─── Texto do documento ───

O padrasto de Pablo França Rodrigues, 3 anos, foi preso em um hotel no Centro de Curitiba na tarde desta quarta-feira (18). João Batista da Silva, 24 anos, estava sendo procurado desde o começo de agosto – quando o menino morreu depois de ser espancado em uma chácara em Mandirituba – como principal suspeito do crime. A mãe e um vizinho da família também são suspeitos de envolvimento no assassinato.

A criança foi levada pelo padrasto para pescar na chácara do vizinho, no dia 5 de agosto. O padrasto chegou em casa dizendo que a criança tinha caído. Pablo foi levado ao hospital já sem vida, onde a médica constatou que ele tinha sído vítima de espancamento.

Depois de receber denúncia de que João estaria no hotel, policiais do 12º Batalhão da Polícia Militar o encontraram em um quarto com a namorada. Com ele, foram apreendidos objetos que a polícia acredita que possam ser roubados, várias notas trocadas e um simulacro.

O delegado Fábio Machado, da Delegacia de Fazenda Rio Grande, relatou que o menino tinha várias lesões na cabeça, nos braços e nas costas. “A tese apresentada por ele de que a criança teria caído de um precipício não convence a polícia”, afirmou. O suspeito deve prestar depoimento, que será confrontado com as versões da mãe e do vizinho.

Envolvidos

O vizinho dono da chácara onde Pablo teria sido morto foi detido 20 dias após o crime. João Nadir de Jesus passou todo esse tempo escondido no mato. Ele disse à polícia que viu o padrasto sair para pescar com a criança e voltar com ela morta, mas que não estava junto.

Conforme o delegado, a mãe foi detida no começo de setembro, depois de dar vários depoimentos contraditórios. “Em alguns depoimentos ela disse que o padrasto era agressivo, e em outros disse que ele era muito amável e amigo. Essas várias versões contraditórias não deixam admitir que a mãe não tenha envolvimento”, explicou.

───

Tarefa A
Reescreva o trecho da notícia que começa com as palavras "A criança foi" e termina com "e do vizinho.", trocando "padrasto" por "tio".
Tarefa B
Responda com base na notícia:
(i) Onde o suspeito foi preso?
(ii) Quantos dias depois do crime o vizinho foi detido?
(iii) Em que período a mãe foi detida?
Tarefa C
Traduza para o inglês esta frase da notícia: "A criança foi levada pelo padrasto para pescar na chácara do vizinho, no dia 5 de agosto."
Os itens não têm nenhum papel nesta parte.

─── Dados para revisão ───

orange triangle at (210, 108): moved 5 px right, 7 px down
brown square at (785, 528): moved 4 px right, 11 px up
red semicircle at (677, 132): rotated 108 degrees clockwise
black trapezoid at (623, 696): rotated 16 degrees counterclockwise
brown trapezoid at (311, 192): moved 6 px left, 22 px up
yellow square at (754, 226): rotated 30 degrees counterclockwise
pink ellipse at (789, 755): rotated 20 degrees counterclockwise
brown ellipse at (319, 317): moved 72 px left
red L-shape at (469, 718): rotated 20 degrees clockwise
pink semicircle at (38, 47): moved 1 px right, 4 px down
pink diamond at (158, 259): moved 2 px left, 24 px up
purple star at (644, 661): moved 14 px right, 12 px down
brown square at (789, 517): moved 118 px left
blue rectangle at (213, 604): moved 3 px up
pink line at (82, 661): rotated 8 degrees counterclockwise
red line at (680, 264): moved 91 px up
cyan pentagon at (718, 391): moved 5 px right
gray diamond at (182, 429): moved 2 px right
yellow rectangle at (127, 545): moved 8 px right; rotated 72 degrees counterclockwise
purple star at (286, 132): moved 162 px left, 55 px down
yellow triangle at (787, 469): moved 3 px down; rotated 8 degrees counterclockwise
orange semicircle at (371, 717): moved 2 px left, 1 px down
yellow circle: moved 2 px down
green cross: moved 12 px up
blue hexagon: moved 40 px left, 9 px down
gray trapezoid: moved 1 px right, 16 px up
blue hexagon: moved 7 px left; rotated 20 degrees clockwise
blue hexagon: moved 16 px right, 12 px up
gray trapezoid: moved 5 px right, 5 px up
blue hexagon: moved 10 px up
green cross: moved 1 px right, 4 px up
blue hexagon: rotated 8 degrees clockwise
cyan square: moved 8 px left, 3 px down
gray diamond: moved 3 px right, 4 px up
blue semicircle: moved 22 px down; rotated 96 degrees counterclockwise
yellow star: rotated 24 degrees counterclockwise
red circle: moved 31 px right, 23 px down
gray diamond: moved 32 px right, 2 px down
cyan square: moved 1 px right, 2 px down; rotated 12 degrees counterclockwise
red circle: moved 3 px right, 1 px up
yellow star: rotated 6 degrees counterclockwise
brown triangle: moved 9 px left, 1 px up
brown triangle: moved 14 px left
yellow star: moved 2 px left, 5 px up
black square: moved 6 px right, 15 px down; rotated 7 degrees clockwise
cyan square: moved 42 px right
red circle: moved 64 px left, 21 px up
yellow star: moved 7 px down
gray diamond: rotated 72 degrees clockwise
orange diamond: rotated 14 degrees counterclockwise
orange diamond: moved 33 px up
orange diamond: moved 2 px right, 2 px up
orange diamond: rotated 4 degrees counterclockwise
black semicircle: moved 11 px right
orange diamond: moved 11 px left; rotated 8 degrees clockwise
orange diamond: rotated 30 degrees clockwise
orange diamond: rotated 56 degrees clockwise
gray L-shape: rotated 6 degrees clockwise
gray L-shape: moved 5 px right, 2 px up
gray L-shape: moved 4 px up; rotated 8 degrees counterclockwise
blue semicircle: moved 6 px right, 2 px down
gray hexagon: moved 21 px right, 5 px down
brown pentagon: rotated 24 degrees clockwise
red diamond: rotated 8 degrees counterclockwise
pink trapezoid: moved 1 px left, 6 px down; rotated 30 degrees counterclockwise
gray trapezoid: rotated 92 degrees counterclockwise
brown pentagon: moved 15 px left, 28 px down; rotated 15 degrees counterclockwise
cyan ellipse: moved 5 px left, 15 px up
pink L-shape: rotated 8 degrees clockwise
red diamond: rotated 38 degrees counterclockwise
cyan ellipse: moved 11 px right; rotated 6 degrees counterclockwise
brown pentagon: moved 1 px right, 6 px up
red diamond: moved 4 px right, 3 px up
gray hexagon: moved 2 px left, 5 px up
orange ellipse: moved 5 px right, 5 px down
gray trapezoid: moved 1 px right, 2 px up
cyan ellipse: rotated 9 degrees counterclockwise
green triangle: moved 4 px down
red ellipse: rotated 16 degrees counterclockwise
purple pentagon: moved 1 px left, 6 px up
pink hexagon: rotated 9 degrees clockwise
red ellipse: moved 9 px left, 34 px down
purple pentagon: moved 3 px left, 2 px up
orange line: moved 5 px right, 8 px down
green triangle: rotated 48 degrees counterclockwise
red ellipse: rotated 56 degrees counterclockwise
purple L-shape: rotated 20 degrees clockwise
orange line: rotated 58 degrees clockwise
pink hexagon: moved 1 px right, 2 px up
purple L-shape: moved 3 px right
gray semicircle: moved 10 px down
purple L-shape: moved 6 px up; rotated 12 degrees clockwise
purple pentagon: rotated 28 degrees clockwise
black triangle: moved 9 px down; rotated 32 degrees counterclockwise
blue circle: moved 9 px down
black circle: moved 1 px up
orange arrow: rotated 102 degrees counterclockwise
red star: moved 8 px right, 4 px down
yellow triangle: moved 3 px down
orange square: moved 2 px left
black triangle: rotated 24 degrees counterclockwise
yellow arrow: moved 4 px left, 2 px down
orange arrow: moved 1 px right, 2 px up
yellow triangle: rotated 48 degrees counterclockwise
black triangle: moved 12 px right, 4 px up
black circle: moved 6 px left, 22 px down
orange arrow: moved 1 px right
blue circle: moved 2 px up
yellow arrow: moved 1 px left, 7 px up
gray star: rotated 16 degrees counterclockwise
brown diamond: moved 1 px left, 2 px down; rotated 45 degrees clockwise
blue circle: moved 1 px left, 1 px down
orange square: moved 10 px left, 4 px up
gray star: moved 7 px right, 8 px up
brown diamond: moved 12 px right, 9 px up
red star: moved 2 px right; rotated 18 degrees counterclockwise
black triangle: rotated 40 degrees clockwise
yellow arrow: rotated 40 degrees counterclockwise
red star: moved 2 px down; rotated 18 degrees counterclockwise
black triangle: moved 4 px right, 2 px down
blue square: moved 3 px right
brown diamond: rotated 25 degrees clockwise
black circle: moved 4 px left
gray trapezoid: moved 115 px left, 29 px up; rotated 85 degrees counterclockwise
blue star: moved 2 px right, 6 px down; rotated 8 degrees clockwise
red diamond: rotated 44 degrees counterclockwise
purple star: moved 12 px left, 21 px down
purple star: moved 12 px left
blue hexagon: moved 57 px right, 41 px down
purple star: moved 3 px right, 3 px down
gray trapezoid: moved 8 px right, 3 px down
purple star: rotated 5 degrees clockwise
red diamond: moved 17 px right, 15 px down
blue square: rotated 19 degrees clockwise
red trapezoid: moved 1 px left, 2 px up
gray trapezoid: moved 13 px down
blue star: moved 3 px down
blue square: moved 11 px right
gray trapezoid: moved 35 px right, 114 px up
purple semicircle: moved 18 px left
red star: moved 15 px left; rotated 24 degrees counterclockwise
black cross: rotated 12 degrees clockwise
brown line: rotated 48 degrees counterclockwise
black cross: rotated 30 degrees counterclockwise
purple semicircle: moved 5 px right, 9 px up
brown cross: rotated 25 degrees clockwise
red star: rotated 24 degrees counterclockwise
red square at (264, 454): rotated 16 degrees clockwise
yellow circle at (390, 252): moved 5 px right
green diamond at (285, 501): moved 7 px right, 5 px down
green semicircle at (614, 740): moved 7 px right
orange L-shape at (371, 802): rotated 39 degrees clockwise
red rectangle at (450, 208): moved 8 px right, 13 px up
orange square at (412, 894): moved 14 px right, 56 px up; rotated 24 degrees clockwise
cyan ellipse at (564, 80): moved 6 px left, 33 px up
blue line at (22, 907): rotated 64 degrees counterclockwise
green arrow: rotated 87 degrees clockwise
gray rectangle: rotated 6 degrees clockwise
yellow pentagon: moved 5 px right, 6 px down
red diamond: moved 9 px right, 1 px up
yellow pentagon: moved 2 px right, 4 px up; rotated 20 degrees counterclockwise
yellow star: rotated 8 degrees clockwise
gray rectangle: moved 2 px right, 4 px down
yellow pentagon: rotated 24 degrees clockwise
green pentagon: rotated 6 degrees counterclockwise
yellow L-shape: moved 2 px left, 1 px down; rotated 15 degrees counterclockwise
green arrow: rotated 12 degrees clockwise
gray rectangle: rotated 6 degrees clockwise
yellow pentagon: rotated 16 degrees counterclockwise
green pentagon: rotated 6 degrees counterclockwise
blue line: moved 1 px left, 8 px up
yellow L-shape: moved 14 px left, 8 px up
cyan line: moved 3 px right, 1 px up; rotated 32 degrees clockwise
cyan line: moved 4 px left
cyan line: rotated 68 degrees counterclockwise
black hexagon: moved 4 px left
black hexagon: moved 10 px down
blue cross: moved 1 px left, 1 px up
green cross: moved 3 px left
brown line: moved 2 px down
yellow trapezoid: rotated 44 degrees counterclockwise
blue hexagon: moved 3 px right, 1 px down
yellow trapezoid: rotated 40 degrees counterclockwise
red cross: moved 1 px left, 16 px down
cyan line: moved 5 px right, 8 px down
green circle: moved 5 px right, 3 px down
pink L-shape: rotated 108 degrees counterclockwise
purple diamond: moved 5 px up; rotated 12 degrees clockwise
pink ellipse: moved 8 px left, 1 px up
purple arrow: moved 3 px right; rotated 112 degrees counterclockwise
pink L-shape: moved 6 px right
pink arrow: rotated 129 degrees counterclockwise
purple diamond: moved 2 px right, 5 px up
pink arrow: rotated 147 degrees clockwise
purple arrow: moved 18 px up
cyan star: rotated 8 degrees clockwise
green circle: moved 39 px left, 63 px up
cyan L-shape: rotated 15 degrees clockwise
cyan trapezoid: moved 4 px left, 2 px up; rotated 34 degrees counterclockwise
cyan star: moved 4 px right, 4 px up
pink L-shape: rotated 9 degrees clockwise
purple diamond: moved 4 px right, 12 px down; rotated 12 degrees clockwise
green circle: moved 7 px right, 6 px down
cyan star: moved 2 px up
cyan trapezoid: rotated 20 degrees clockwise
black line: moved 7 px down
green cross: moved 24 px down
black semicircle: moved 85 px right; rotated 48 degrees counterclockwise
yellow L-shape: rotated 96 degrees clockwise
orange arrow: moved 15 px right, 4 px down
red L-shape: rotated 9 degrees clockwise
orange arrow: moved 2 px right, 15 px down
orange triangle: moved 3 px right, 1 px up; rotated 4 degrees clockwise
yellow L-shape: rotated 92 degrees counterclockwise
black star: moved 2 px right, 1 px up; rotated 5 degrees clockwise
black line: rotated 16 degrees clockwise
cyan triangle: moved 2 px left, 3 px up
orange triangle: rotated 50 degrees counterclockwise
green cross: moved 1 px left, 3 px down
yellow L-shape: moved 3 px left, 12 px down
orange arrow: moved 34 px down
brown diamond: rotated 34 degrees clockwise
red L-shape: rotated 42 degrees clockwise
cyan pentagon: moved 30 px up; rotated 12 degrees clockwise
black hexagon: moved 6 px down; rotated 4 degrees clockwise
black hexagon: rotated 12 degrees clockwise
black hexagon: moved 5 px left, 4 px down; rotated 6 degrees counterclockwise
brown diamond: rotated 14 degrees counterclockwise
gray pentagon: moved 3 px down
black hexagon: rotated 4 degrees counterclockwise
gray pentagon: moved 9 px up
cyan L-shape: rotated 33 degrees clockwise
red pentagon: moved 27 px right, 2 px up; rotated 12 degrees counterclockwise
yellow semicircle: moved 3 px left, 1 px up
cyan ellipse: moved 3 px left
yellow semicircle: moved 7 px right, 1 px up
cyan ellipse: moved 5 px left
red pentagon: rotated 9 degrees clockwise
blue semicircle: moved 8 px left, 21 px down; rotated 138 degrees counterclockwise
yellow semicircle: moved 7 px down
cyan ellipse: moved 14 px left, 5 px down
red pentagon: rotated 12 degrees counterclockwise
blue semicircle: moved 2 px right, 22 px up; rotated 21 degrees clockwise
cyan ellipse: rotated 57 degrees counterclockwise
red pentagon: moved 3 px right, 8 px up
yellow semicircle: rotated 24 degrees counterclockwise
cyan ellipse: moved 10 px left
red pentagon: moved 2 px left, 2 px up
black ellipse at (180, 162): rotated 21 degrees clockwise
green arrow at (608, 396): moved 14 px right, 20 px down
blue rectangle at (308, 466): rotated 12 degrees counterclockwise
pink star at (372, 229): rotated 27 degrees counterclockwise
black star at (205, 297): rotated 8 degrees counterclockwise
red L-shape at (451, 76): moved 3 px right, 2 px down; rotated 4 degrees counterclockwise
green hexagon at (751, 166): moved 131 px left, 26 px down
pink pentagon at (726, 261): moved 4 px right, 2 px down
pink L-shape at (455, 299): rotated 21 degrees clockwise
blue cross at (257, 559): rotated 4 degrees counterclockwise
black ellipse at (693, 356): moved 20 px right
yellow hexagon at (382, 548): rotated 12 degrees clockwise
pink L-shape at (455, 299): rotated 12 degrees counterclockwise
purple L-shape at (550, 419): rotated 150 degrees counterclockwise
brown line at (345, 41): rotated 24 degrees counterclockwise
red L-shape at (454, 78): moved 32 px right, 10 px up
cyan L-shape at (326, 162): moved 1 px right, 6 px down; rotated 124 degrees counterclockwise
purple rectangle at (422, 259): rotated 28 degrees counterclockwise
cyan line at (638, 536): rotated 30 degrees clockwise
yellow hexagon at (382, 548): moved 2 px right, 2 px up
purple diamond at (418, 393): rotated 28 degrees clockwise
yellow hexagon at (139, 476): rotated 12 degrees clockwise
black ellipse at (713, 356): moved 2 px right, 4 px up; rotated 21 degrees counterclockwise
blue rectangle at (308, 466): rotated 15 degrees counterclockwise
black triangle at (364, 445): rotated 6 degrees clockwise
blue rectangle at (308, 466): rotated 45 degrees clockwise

───

Resposta A
A criança foi levada pelo tio para pescar na chácara do vizinho, no dia 5 de agosto. O tio chegou em casa dizendo que a criança tinha caído. Pablo foi levado ao hospital já sem vida, onde a médica constatou que ele tinha sído vítima de espancamento.

Depois de receber denúncia de que João estaria no hotel, policiais do 12º Batalhão da Polícia Militar o encontraram em um quarto com a namorada. Com ele, foram apreendidos objetos que a polícia acredita que possam ser roubados, várias notas trocadas e um simulacro.

O delegado Fábio Machado, da Delegacia de Fazenda Rio Grande, relatou que o menino tinha várias lesões na cabeça, nos braços e nas costas. “A tese apresentada por ele de que a criança teria caído de um precipício não convence a polícia”, afirmou. O suspeito deve prestar depoimento, que será confrontado com as versões da mãe e do vizinho.

Resposta B
(i) Em um hotel no Centro de Curitiba.
(ii) 20 dias.
(iii) No começo de setembro.

Resposta C
The child was taken fishing by the stepfather at the neighbor's small farm on August 5.